***** EXERCISE INPUT
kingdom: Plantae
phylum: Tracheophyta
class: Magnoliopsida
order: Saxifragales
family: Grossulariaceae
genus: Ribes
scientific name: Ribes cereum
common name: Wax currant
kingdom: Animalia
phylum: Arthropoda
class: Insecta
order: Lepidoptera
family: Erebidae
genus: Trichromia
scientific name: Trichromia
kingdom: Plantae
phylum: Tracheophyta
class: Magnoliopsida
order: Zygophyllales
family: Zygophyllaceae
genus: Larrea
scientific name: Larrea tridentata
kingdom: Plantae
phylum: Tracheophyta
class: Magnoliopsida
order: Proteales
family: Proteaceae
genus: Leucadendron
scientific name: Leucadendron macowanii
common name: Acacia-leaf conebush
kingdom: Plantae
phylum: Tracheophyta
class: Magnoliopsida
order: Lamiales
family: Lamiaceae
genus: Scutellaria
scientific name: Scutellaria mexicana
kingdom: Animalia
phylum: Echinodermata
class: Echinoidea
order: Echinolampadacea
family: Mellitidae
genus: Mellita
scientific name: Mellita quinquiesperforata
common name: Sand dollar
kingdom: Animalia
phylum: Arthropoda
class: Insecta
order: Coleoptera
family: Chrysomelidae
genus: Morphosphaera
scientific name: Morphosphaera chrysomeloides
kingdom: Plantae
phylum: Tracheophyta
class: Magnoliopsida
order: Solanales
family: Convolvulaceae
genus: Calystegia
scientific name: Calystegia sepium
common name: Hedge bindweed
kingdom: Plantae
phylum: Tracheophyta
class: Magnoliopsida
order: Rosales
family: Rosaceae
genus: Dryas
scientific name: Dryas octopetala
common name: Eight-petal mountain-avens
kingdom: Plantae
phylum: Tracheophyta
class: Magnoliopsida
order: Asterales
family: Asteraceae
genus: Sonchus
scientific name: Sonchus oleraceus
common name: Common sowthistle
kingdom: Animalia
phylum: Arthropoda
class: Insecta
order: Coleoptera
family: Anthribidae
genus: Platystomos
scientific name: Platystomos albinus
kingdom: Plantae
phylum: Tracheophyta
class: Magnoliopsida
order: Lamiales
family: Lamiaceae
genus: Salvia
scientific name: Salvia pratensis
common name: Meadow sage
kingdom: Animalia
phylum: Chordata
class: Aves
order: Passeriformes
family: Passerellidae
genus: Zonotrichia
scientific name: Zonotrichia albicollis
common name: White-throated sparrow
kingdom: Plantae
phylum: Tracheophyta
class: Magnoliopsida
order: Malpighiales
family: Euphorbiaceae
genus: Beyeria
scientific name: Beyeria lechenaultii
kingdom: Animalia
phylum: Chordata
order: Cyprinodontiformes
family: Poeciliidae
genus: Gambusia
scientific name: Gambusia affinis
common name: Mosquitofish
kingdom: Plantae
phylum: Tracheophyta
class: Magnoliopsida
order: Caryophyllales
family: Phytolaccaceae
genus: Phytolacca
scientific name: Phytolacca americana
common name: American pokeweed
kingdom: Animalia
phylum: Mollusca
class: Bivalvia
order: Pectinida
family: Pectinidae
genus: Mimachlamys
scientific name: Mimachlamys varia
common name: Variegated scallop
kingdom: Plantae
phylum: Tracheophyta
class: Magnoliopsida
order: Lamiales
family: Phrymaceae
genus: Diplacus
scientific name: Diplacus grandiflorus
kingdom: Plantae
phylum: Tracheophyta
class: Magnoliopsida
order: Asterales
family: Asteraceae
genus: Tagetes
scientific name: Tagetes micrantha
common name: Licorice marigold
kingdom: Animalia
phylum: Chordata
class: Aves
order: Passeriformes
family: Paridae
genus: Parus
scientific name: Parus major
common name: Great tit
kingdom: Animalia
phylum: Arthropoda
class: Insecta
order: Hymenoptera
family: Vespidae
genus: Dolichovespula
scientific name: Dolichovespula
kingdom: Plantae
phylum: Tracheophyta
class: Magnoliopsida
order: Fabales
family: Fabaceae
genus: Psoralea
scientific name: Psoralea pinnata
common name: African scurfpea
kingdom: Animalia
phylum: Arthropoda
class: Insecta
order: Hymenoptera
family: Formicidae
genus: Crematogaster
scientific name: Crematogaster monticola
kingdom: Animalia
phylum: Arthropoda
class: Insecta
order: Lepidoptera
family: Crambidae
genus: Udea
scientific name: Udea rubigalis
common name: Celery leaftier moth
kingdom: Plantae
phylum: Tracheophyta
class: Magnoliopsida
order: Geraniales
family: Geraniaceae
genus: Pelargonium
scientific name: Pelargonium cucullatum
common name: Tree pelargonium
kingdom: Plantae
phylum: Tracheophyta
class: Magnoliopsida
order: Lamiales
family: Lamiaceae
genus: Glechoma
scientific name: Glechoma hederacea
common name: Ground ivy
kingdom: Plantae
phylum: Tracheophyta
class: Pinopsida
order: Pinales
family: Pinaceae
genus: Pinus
**********
Give all the lines of the items above as a single numbered list, leaving out any blank lines.

_RESULT FOR THIS EXERCISE_
1. kingdom: Plantae
2. phylum: Tracheophyta
3. class: Magnoliopsida
4. order: Saxifragales
5. family: Grossulariaceae
6. genus: Ribes
7. scientific name: Ribes cereum
8. common name: Wax currant
9. kingdom: Animalia
10. phylum: Arthropoda
11. class: Insecta
12. order: Lepidoptera
13. family: Erebidae
14. genus: Trichromia
15. scientific name: Trichromia
16. kingdom: Plantae
17. phylum: Tracheophyta
18. class: Magnoliopsida
19. order: Zygophyllales
20. family: Zygophyllaceae
21. genus: Larrea
22. scientific name: Larrea tridentata
23. kingdom: Plantae
24. phylum: Tracheophyta
25. class: Magnoliopsida
26. order: Proteales
27. family: Proteaceae
28. genus: Leucadendron
29. scientific name: Leucadendron macowanii
30. common name: Acacia-leaf conebush
31. kingdom: Plantae
32. phylum: Tracheophyta
33. class: Magnoliopsida
34. order: Lamiales
35. family: Lamiaceae
36. genus: Scutellaria
37. scientific name: Scutellaria mexicana
38. kingdom: Animalia
39. phylum: Echinodermata
40. class: Echinoidea
41. order: Echinolampadacea
42. family: Mellitidae
43. genus: Mellita
44. scientific name: Mellita quinquiesperforata
45. common name: Sand dollar
46. kingdom: Animalia
47. phylum: Arthropoda
48. class: Insecta
49. order: Coleoptera
50. family: Chrysomelidae
51. genus: Morphosphaera
52. scientific name: Morphosphaera chrysomeloides
53. kingdom: Plantae
54. phylum: Tracheophyta
55. class: Magnoliopsida
56. order: Solanales
57. family: Convolvulaceae
58. genus: Calystegia
59. scientific name: Calystegia sepium
60. common name: Hedge bindweed
61. kingdom: Plantae
62. phylum: Tracheophyta
63. class: Magnoliopsida
64. order: Rosales
65. family: Rosaceae
66. genus: Dryas
67. scientific name: Dryas octopetala
68. common name: Eight-petal mountain-avens
69. kingdom: Plantae
70. phylum: Tracheophyta
71. class: Magnoliopsida
72. order: Asterales
73. family: Asteraceae
74. genus: Sonchus
75. scientific name: Sonchus oleraceus
76. common name: Common sowthistle
77. kingdom: Animalia
78. phylum: Arthropoda
79. class: Insecta
80. order: Coleoptera
81. family: Anthribidae
82. genus: Platystomos
83. scientific name: Platystomos albinus
84. kingdom: Plantae
85. phylum: Tracheophyta
86. class: Magnoliopsida
87. order: Lamiales
88. family: Lamiaceae
89. genus: Salvia
90. scientific name: Salvia pratensis
91. common name: Meadow sage
92. kingdom: Animalia
93. phylum: Chordata
94. class: Aves
95. order: Passeriformes
96. family: Passerellidae
97. genus: Zonotrichia
98. scientific name: Zonotrichia albicollis
99. common name: White-throated sparrow
100. kingdom: Plantae
101. phylum: Tracheophyta
102. class: Magnoliopsida
103. order: Malpighiales
104. family: Euphorbiaceae
105. genus: Beyeria
106. scientific name: Beyeria lechenaultii
107. kingdom: Animalia
108. phylum: Chordata
109. order: Cyprinodontiformes
110. family: Poeciliidae
111. genus: Gambusia
112. scientific name: Gambusia affinis
113. common name: Mosquitofish
114. kingdom: Plantae
115. phylum: Tracheophyta
116. class: Magnoliopsida
117. order: Caryophyllales
118. family: Phytolaccaceae
119. genus: Phytolacca
120. scientific name: Phytolacca americana
121. common name: American pokeweed
122. kingdom: Animalia
123. phylum: Mollusca
124. class: Bivalvia
125. order: Pectinida
126. family: Pectinidae
127. genus: Mimachlamys
128. scientific name: Mimachlamys varia
129. common name: Variegated scallop
130. kingdom: Plantae
131. phylum: Tracheophyta
132. class: Magnoliopsida
133. order: Lamiales
134. family: Phrymaceae
135. genus: Diplacus
136. scientific name: Diplacus grandiflorus
137. kingdom: Plantae
138. phylum: Tracheophyta
139. class: Magnoliopsida
140. order: Asterales
141. family: Asteraceae
142. genus: Tagetes
143. scientific name: Tagetes micrantha
144. common name: Licorice marigold
145. kingdom: Animalia
146. phylum: Chordata
147. class: Aves
148. order: Passeriformes
149. family: Paridae
150. genus: Parus
151. scientific name: Parus major
152. common name: Great tit
153. kingdom: Animalia
154. phylum: Arthropoda
155. class: Insecta
156. order: Hymenoptera
157. family: Vespidae
158. genus: Dolichovespula
159. scientific name: Dolichovespula
160. kingdom: Plantae
161. phylum: Tracheophyta
162. class: Magnoliopsida
163. order: Fabales
164. family: Fabaceae
165. genus: Psoralea
166. scientific name: Psoralea pinnata
167. common name: African scurfpea
168. kingdom: Animalia
169. phylum: Arthropoda
170. class: Insecta
171. order: Hymenoptera
172. family: Formicidae
173. genus: Crematogaster
174. scientific name: Crematogaster monticola
175. kingdom: Animalia
176. phylum: Arthropoda
177. class: Insecta
178. order: Lepidoptera
179. family: Crambidae
180. genus: Udea
181. scientific name: Udea rubigalis
182. common name: Celery leaftier moth
183. kingdom: Plantae
184. phylum: Tracheophyta
185. class: Magnoliopsida
186. order: Geraniales
187. family: Geraniaceae
188. genus: Pelargonium
189. scientific name: Pelargonium cucullatum
190. common name: Tree pelargonium
191. kingdom: Plantae
192. phylum: Tracheophyta
193. class: Magnoliopsida
194. order: Lamiales
195. family: Lamiaceae
196. genus: Glechoma
197. scientific name: Glechoma hederacea
198. common name: Ground ivy
199. kingdom: Plantae
200. phylum: Tracheophyta
201. class: Pinopsida
202. order: Pinales
203. family: Pinaceae
204. genus: Pinus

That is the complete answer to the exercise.